オーガナザイズド

三十郎氏は映画とカメラと旅について語りたい。なお、実態はほぼ映画である。

『明日に向って撃て!』

Butch Cassidy and the Sundance Kid, 110min

監督:ジョージ・ロイ・ヒル 出演:ポール・ニューマンロバート・レッドフォード

他:アカデミー賞撮影賞(コンラッド・L・ホール)、脚本賞ウィリアム・ゴールドマン)、作曲賞(バート・バカラック)、歌曲賞『雨にぬれても(Raindrops Keep Fallin' on My Head)』

★★★

概要

二人組の強盗が奪っては逃げて最後には死ぬ話。

短評

アメリカン・ニューシネマなので破滅的な結末に向かっていくが、基本的には愉快なバディ・ムービーである。ブッチ(ポール・ニューマン)とサンダンス(ロバート・レッドフォード)の軽妙な掛け合いが格好いい。一度は名前を耳にしたことがあるであろうサンダンス映画祭は、主催するロバート・レッドフォードが本作で演じたキャラクターの名前に由来するそうである。

あらすじ

名うてのアウトロー二人が、アメリカ国内で強盗を繰り返し、私立探偵(ピンカートン探偵社。『花殺し月の殺人』にも登場したが、FBIの発足までは全米最大の捜査機関だった)によるこれまでにない執拗な追跡を受けたことから南米ボリビアへと逃亡し、そこでも銀行強盗を繰り返して、最後は壮絶に散る話である。
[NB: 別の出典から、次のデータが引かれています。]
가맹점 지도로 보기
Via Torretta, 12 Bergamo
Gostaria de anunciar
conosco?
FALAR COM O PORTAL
西部劇の主人公が逃げ続けるという逆転的構図や、社会に対して最後まで無軌道に抗い続ける男たちというモチーフがアメリカン・ニューシネマらしい、ジャンルを代表する一作である。

感想

物語の象徴的な転換点は二つあっただろうか。一つは、ブッチがボリビアに移住する前に自転車を捨てるシーン。彼がエッタを自分の前に乗せるという斬新なスタイルで乗りこなしてみせた自転車は、当時の最新の発明品だったらしい。つまり、新しいものや生き方に対応しようとせず、その可能性を自ら捨ててしまう彼の未来を暗示していると言えそうである。
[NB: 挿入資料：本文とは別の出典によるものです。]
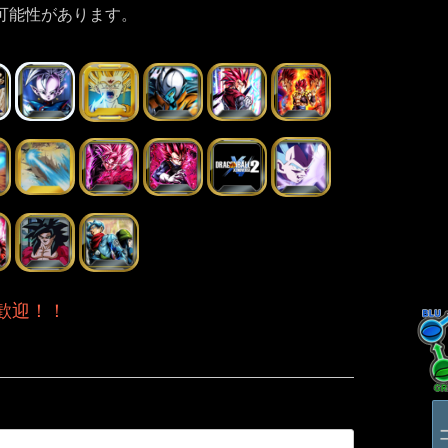
可能性があります。
歓迎！！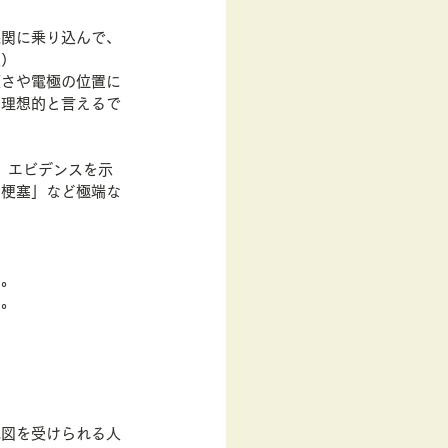
機関に乗り込んで、
笑）
便さや電極の位置に
て理想的と言えるで
。エビデンスを示
筋梗塞」など極端な
い。
す。
電図を受けられる人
もう一つは、ボリビアで護衛の仕事をしていた時に山賊に襲われるシーン。彼らは「その金は俺たちのものじゃないから困る」と口にする。それは、かつて彼らが列車強盗を働いたときに金庫番をしていたウッドコックの台詞そのものである。彼らが奪う者から奪われる者へと変わり、暴力の描写がそれまでのコミカルから一転してシリアスになっている。

強盗シーンが愉快だった。二度の列車強盗は、一度目に荷物を守ろうとして死にかけた気弱そうなウッドコックが立て続けに二度も襲われるという展開が笑えるし、金庫を開けるために車両もろとも吹っ飛ばしてしまうのも笑える。ボリビアでの銀行強盗は、スペイン語が話せないことによるちぐはぐさもさることながら、現場の音や台詞をミュートにして軽快なBGMだけを流して次々に成功させていく演出がオシャレだった。このオシャレ演出は後の『スティング』へと受け継がれただろうか。

映画の冒頭とボリビアへの移動でニ度セピア色になるのが印象的だが、どういった意図があるのだろう。